Gather every line in the records below that contains the word "into".
--- The data ---
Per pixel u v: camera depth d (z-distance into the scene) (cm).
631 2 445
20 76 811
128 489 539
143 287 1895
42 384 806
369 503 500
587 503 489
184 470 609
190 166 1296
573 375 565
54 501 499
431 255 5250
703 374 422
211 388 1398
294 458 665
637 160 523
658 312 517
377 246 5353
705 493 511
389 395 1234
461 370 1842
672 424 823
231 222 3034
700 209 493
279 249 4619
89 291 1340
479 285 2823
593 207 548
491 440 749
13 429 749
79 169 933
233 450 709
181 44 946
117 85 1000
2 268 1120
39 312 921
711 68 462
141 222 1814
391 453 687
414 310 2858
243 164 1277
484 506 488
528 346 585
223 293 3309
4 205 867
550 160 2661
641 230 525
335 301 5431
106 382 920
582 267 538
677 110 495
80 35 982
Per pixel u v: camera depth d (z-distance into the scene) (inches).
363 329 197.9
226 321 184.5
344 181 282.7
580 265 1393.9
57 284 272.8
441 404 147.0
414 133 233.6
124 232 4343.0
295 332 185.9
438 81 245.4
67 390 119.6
---
■ Result of this task
Per pixel u v: camera depth d (z-distance into the scene) (cm).
Per pixel u v: camera depth d (z-distance into the scene) (inches).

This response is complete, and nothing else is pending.